Opinion
No. 310901
05-28-2013
UNPUBLISHED
Court of Claims
LC No. 12-000025-MK
Before: HOEKSTRA, P.J., and TALBOT and WILDER, JJ. PER CURIAM.
In this breach of contract dispute, defendant appeals as of right from the trial court's order, which denied defendant's motion for summary disposition and granted summary disposition in favor of plaintiff. A judgment ultimately was entered in favor of plaintiff against defendant for $957,088.98. We affirm.
I. BASIC FACTS
This case involves construction projects at two different locations - one along I-94 and one along M-53. The I-94 project was let for bid by defendant on September 25, 2009. The M-53 project was let for bid on November 6, 2009. Both projects required the construction of cofferdams.
A cofferdam is "a temporary watertight enclosure for construction or repairs in waterlogged soil or under water." Random House Webster's College Dictionary (1997). Even though the cofferdam generally is a temporary structure, i.e., it gets removed after the construction is completed, sometimes it remains in place after the work is completed.
However, the bid documents for both projects contained conflicted information regarding the disposition of the cofferdams. The plans for both projects required the cofferdams to remain in place after the project was completed. But permits from the Michigan Department of Environmental Quality (DEQ), which were included with the bid materials, provided that the cofferdams were to be removed at the completion of the projects.

## [RECORD EXTRACTS]
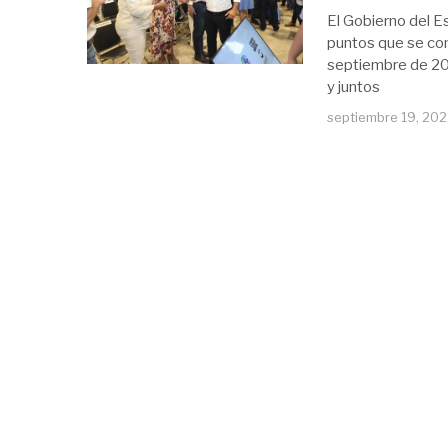
El Gobierno del E
puntos que se co
septiembre de 202
y juntos
septiembre 19, 20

## [WHAT THIS EXERCISE ASKS]
1. Say whether each statement agrees with the court opinion, answering yes or no and quoting the words of the opinion that decide it. (a) The M-53 project was let for bid before the I-94 project. (b) The DEQ permits called for the cofferdams to be removed when the projects were finished. (c) The trial court granted defendant's motion for summary disposition.
2. Carry the court opinion forward from where it stops.

## [RESULTS]
1.
(a) No: "The I-94 project was let for bid by defendant on September 25, 2009. The M-53 project was let for bid on November 6, 2009."
(b) Yes: "provided that the cofferdams were to be removed at the completion of the projects."
(c) No: "denied defendant's motion for summary disposition."

2.
Both permits contained the following language: "[C]offerdams of steel sheet piling, gravel bags, clean stone, course aggregate, or concrete barriers shall be installed to isolate all construction activities from the water. The cofferdam shall be maintained in good working order throughout the duration of the project. Upon project completion, the accumulated materials shall be removed and disposed of at an upland site. The cofferdam shall then be removed in its entirety" (Emphasis added.)
Plaintiff bid on the projects and was awarded the contracts on the basis of it providing the lowest bids. Plaintiff's bids were based on removing the cofferdams after the work was completed.
Later when defendant became aware that plaintiff intended to remove the cofferdams, defendant requested the DEQ to modify the permits to allow for the cofferdams to remain in place. The DEQ granted the request and amended the permits to contain the following language: "All cofferdam and temporary steel sheet pile shall then be removed in its entirety, unless shown to be left in place on the plans."
After failing to get defendant to pay for the losses it incurred as a result of having to leave the cofferdams, plaintiff filed the present claim in the Court of Claims, alleging breach of contract and unjust enrichment. Defendant moved for summary disposition, arguing that because the plain language of the plans calls for the cofferdams to remain in place, that plaintiff could not as a matter of law prevail on its claims. Plaintiff filed a response and moved for summary disposition as well. Plaintiff argued that the contracts explained which documents had priority in the event of any conflict, and this priority scheme allowed for the DEQ permits' language of requiring the cofferdams to be removed to prevail.
After conducting a hearing on the parties' competing requests for summary disposition, the trial court denied defendant's motion for summary disposition and instead granted summary disposition in favor of plaintiff. The trial court noted that the contracts incorporated section 104.06 of the MDOT 2003 Specifications, which provides that when there is a conflict in the contract, there is a priority order for determining which provision prevails.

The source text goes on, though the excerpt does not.